Kader ne tuhaf, anlaşılamaz oyunlar oynuyor bize!
Bir istediğimizi elde edebiliyor muyuz? Amaçlarımıza ulaşmak için bize verilmiş olduğunu düşündüğümüz,
güçlerimiz yetiyor mu o amaçlara ermemize? Her şey tersine oluyor.
Birilerine harika atlar vermiştir kader, atlarına binip, onların güzelliğine pek kayıtsız, dolaşmaya çıkarlar, oysa başkalarının yüreği, öylesine güzel atlara sahip olmak tutkusuyla yanar, tabana kuvvet yürürler, yanlarından rahvan
bir at geçtiğinde ağızlarının suyu akar.
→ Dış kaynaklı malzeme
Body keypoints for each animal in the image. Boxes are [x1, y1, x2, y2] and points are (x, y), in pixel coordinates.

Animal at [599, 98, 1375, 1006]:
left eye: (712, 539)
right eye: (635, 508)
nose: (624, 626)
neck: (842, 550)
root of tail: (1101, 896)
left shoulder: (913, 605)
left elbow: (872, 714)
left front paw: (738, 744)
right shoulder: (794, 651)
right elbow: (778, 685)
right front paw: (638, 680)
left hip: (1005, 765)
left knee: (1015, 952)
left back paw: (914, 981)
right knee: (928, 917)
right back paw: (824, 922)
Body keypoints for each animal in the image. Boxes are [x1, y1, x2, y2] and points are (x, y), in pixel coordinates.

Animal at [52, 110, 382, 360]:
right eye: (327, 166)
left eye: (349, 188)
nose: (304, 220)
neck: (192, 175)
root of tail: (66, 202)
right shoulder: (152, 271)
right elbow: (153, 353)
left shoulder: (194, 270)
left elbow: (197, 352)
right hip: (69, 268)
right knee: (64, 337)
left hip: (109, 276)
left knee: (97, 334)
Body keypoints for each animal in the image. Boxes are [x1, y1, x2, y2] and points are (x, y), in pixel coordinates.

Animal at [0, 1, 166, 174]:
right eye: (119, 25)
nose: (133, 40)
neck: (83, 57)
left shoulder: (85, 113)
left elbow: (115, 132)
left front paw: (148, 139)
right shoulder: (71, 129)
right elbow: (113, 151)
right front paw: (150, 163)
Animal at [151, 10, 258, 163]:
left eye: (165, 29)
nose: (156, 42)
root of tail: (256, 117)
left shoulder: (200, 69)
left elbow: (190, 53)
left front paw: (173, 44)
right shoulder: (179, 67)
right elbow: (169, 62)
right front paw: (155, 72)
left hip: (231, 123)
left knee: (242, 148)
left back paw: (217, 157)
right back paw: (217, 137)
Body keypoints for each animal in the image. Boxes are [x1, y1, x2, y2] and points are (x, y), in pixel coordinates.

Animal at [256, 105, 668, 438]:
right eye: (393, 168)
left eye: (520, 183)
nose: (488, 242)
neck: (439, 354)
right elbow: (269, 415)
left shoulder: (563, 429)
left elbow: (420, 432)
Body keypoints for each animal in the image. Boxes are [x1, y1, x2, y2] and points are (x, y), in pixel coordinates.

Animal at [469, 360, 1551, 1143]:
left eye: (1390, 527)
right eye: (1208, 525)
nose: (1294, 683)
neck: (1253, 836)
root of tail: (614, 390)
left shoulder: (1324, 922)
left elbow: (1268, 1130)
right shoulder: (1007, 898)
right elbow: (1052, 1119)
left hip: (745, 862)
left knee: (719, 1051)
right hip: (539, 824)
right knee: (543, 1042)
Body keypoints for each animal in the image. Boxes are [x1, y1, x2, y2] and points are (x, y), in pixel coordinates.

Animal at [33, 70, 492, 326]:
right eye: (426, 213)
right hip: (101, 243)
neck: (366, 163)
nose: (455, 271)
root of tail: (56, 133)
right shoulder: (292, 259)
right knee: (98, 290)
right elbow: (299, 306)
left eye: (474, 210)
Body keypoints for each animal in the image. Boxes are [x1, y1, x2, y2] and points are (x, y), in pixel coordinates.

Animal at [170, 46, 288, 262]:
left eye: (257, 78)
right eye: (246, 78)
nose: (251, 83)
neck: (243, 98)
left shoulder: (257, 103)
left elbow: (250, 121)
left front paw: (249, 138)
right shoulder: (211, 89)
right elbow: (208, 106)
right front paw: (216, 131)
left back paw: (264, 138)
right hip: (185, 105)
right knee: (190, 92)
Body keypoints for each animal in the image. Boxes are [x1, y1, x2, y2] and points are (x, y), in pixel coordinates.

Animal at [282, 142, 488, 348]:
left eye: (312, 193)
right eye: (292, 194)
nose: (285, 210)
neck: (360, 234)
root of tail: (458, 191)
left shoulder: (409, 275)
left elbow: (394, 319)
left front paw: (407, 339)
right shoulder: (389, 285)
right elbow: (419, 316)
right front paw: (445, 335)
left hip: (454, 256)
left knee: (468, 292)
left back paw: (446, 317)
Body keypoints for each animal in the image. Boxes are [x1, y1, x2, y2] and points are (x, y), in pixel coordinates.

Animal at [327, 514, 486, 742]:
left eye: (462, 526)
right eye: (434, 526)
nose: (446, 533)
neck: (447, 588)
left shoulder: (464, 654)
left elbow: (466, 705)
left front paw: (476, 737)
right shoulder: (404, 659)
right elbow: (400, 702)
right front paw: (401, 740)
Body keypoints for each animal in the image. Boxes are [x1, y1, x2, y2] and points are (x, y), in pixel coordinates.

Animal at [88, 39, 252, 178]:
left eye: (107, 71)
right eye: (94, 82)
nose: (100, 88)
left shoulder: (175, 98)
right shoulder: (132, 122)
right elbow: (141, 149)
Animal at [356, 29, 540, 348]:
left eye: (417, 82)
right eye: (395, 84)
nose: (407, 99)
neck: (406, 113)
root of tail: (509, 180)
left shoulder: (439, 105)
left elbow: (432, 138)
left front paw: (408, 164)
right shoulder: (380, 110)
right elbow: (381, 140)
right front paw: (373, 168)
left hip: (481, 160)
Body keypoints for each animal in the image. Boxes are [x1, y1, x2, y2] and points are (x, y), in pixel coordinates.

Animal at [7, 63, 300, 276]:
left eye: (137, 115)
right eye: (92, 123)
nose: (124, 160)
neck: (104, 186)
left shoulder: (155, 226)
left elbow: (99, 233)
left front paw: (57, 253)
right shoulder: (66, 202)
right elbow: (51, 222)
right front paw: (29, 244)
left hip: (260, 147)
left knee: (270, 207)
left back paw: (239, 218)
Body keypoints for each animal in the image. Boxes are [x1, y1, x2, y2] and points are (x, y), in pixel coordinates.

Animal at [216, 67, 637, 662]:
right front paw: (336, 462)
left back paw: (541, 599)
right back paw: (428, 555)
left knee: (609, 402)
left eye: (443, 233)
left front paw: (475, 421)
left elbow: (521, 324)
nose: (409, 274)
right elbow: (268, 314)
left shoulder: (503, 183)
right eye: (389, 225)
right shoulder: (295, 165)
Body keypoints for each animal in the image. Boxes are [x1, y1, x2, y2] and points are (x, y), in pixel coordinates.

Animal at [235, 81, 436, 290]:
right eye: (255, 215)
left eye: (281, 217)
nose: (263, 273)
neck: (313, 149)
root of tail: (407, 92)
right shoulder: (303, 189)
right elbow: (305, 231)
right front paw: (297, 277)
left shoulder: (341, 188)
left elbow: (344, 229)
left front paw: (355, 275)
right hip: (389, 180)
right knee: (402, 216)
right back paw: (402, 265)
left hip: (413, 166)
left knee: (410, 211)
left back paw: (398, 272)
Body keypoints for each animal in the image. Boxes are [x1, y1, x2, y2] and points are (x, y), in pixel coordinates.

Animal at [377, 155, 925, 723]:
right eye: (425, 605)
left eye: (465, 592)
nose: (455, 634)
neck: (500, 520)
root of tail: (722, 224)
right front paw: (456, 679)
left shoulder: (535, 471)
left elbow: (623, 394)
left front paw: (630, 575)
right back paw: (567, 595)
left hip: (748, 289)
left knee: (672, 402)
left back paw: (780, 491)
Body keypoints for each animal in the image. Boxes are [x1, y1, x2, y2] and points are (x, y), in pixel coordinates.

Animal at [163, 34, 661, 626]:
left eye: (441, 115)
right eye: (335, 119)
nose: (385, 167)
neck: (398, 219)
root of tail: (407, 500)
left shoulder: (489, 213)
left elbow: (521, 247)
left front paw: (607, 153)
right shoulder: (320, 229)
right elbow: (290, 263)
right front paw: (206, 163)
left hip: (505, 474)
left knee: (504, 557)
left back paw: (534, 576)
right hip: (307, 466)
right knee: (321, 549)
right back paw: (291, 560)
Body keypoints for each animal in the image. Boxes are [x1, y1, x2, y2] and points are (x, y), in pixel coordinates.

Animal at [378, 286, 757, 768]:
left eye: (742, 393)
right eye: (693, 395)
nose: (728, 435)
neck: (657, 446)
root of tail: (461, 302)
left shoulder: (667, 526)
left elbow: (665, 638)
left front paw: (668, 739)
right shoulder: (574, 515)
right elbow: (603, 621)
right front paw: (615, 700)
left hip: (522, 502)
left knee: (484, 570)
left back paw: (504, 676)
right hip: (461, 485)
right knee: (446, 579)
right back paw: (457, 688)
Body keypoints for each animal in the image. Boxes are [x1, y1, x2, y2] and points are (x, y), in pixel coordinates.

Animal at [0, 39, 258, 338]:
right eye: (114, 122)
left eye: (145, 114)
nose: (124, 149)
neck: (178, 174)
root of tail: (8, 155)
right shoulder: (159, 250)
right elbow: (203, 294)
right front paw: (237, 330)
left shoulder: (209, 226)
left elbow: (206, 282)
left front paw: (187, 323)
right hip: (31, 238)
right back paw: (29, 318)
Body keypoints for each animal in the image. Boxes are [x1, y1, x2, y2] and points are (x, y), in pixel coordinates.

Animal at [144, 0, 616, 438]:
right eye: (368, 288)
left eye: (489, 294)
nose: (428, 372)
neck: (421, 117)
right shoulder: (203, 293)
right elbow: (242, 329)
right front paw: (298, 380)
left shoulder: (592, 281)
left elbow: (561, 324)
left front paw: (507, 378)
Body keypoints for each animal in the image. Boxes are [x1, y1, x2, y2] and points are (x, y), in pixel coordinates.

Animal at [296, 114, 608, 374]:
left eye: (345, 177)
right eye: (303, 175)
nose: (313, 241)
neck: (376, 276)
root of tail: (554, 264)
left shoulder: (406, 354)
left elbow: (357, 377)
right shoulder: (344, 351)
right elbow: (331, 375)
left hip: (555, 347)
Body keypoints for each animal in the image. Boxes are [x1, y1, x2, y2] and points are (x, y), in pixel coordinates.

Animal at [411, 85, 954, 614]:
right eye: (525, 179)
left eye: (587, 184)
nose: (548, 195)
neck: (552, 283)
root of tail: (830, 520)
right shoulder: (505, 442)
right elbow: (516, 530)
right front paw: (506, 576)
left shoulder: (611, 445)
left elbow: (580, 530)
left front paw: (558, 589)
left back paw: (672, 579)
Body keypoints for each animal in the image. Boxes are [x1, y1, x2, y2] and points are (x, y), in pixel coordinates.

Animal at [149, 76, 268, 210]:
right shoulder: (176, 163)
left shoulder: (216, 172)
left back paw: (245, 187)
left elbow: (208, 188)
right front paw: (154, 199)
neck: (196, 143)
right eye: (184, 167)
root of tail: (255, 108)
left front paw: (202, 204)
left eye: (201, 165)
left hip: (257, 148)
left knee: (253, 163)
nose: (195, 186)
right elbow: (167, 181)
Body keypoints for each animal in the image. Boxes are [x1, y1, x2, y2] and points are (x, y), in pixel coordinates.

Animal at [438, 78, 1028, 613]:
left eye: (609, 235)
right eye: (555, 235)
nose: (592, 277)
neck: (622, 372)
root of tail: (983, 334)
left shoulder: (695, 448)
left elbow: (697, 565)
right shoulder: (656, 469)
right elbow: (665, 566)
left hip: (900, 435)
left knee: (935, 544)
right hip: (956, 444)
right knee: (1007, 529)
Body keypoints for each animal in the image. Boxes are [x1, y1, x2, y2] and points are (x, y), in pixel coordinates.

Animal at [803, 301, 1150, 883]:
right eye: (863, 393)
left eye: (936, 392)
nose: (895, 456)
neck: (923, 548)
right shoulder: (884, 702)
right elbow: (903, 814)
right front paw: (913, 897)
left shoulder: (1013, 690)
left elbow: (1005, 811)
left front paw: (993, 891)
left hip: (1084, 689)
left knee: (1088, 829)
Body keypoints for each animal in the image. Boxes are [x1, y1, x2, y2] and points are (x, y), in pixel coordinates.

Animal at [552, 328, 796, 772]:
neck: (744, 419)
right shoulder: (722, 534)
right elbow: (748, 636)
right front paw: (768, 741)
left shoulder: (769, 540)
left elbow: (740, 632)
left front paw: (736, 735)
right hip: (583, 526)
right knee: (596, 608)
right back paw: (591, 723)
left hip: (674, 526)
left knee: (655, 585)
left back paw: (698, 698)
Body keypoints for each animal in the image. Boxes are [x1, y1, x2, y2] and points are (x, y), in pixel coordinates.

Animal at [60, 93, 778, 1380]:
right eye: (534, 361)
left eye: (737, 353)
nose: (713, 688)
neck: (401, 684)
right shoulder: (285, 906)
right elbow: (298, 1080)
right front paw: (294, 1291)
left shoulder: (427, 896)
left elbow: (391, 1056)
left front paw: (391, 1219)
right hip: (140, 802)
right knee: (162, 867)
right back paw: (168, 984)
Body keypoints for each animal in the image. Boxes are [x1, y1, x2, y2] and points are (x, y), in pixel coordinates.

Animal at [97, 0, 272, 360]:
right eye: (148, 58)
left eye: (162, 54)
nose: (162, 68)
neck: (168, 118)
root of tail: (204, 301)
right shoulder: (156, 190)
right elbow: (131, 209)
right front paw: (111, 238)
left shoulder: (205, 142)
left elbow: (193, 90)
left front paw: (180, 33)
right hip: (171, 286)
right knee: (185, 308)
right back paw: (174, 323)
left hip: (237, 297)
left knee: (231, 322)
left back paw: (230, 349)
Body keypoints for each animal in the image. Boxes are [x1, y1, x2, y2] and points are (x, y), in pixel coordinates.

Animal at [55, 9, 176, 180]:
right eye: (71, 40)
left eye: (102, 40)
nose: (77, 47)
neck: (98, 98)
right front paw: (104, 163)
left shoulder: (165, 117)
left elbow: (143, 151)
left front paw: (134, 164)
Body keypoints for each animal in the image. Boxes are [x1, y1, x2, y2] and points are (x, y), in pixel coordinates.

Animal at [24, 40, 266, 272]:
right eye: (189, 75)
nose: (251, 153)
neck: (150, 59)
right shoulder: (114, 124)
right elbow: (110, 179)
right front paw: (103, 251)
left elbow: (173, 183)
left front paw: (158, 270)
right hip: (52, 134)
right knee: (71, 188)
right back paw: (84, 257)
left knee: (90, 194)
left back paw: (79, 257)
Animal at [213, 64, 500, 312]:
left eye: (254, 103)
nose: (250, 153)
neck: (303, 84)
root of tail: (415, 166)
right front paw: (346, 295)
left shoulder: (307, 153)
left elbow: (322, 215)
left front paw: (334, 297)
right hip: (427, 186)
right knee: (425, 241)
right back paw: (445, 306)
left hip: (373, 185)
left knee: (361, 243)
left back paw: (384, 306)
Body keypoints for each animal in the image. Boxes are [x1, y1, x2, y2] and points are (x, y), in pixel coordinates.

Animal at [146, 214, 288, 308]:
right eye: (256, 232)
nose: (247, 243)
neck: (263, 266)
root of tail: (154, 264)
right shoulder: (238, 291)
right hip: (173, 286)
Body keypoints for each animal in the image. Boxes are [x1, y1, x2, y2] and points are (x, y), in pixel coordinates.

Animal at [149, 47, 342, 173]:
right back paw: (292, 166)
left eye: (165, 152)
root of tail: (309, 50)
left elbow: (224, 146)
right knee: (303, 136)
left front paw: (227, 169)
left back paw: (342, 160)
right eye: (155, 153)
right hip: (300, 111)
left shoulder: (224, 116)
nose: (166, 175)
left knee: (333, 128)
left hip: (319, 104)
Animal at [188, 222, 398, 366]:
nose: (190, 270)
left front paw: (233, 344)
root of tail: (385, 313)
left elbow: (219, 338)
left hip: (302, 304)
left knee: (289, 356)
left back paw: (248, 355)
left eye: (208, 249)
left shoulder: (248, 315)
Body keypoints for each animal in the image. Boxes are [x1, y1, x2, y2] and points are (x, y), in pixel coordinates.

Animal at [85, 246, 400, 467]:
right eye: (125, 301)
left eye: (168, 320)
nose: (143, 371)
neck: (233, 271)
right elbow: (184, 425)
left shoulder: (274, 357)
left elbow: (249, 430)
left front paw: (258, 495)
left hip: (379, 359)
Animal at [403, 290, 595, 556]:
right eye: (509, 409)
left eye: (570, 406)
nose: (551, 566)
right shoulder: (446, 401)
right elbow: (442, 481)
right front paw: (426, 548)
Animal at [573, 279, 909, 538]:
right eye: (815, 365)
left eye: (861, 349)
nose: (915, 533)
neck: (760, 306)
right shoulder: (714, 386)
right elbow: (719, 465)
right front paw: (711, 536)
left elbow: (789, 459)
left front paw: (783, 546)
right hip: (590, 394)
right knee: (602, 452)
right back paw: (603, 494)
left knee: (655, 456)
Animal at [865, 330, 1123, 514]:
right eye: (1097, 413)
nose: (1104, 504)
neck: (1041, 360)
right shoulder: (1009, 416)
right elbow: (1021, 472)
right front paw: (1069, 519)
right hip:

Birinin usta bir aşçısı vardır, ama ne yazık ki, ağzı küçücüktür, ne yaparsa yapsın, ufacık iki lokmadan fazlasını koyamaz ağzına; ötekinin ağzı karargâh komutanlık kapısının kemeri gibidir, gelgelelim,
ne yazıktır ki, Alman patates yemeği gibi şeylerle bastırmaya çalışır açlığını. Ne tuhaf oyunlar oynuyor bize şu kader!"